Zero Hedge
Saturday, October 8, 2011

It was only a matter of time: the weakest link in the otherwise awesome idea that is a remote-controlled military, represented by the thousands of Predator and Reaper drones, has always been its biggest strength: the fact that it is remote-controlled.


Which means that with no person on location, the system has always been susceptible to infiltration in the form of intermediation between the offsite pilot and the actual equipment. Such as a virus. And as Wired reports, a viral infestation, the biggest nightmare for the the US drone fleet, has just struck. “A computer virus has infected the cockpits of America’s Predator and Reaper drones, logging pilots’ every keystroke as they remotely fly missions over Afghanistan and other warzones. The virus, first detected nearly two weeks ago by the military’s Host-Based Security System, has not prevented pilots at Creech Air Force Base in Nevada from flying their missions overseas. Nor have there been any confirmed incidents of classified information being lost or sent to an outside source. But the virus has resisted multiple efforts to remove it from Creech’s computers, network security specialists say. And the infection underscores the ongoing security risks in what has become the U.S. military’s most important weapons system.” Well that is truly Ironic: the “western” world tried to cripple (and failed) Iran’s nuclear program with Stuxnet; it will, then, be supremely ironic if Iran retaliates by maxing out the credit cards of the US Air Force logging the credit card number as pilots purchase stuff online, and uses these to buy weaponized plutonium from Russia using Uncle Sam’s credit card.

More:

“We keep wiping it off, and it keeps coming back,” says a source familiar with the network infection, one of three that told Danger Room about the virus. “We think it’s benign. But we just don’t know.”

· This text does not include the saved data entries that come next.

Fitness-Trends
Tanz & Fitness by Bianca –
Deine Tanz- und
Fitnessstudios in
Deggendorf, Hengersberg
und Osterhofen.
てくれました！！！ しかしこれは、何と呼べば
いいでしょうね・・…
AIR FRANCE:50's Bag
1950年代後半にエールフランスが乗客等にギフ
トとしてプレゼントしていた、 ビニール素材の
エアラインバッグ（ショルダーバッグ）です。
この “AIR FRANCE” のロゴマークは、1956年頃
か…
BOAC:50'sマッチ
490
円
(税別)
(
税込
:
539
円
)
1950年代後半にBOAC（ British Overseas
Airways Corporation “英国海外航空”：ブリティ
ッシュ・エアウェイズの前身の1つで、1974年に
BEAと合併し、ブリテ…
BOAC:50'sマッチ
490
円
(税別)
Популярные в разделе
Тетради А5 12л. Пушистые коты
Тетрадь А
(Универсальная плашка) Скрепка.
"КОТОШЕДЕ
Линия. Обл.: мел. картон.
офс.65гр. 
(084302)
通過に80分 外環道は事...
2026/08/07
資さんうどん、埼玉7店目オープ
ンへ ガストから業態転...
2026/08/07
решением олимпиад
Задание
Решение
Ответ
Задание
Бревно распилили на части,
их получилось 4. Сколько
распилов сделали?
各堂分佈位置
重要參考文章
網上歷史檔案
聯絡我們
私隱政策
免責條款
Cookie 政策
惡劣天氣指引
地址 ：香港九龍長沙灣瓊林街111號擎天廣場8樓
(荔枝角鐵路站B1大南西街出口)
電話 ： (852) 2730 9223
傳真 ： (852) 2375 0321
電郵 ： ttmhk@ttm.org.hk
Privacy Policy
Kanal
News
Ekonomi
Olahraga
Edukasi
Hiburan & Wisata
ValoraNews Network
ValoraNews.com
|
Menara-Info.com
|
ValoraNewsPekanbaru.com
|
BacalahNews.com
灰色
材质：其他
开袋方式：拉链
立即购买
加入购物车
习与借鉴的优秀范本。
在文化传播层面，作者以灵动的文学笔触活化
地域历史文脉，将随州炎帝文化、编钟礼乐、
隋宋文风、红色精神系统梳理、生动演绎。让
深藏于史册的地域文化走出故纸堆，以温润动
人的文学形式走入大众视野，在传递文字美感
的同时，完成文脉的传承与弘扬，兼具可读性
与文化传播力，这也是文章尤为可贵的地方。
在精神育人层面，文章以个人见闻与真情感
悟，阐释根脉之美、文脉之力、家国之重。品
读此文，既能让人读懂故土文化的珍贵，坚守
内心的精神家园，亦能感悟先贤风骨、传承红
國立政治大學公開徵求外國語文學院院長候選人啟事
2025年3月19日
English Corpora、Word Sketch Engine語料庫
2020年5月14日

Ah yes, the good old “it’s a benign viral infestation of a top-secret military system” excuse. It’s a classic. Works everytimg too.

And more:

Military network security specialists aren’t sure whether the virus and its so-called “keylogger” payload were introduced intentionally or by accident; it may be a common piece of malware that just happened to make its way into these sensitive networks. The specialists don’t know exactly how far the virus has spread. But they’re sure that the infection has hit both classified and unclassified machines at Creech. That raises the possibility, at least, that secret data may have been captured by the keylogger, and then transmitted over the public internet to someone outside the military chain of command.

 

Drones have become America’s tool of choice in both its conventional
and shadow wars, allowing U.S. forces to attack targets and spy on its
foes without risking American lives. Since President Obama assumed
office, a fleet of approximately 30 CIA-directed drones have hit targets
in Pakistan more than 230 times; all told, these drones have killed more than 2,000 suspected militants and civilians, according to the Washington Post.
More than 150 additional Predator and Reaper drones, under U.S. Air
Force control, watch over the fighting in Afghanistan and Iraq. American
military drones struck 92 times in Libya between mid-April and late August. And late last month, an American drone killed top terrorist Anwar al-Awlaki — part of an escalating unmanned air assault in the Horn of Africa and southern Arabian peninsula.

 

But despite their widespread use, the drone systems are known to have
security flaws. Many Reapers and Predators don’t encrypt the video they
transmit to  American troops on the ground. In the summer of 2009, U.S.
forces discovered “days and days and hours and hours” of the drone footage on the laptops of Iraqi insurgents. A $26 piece of software allowed the militants to capture the video.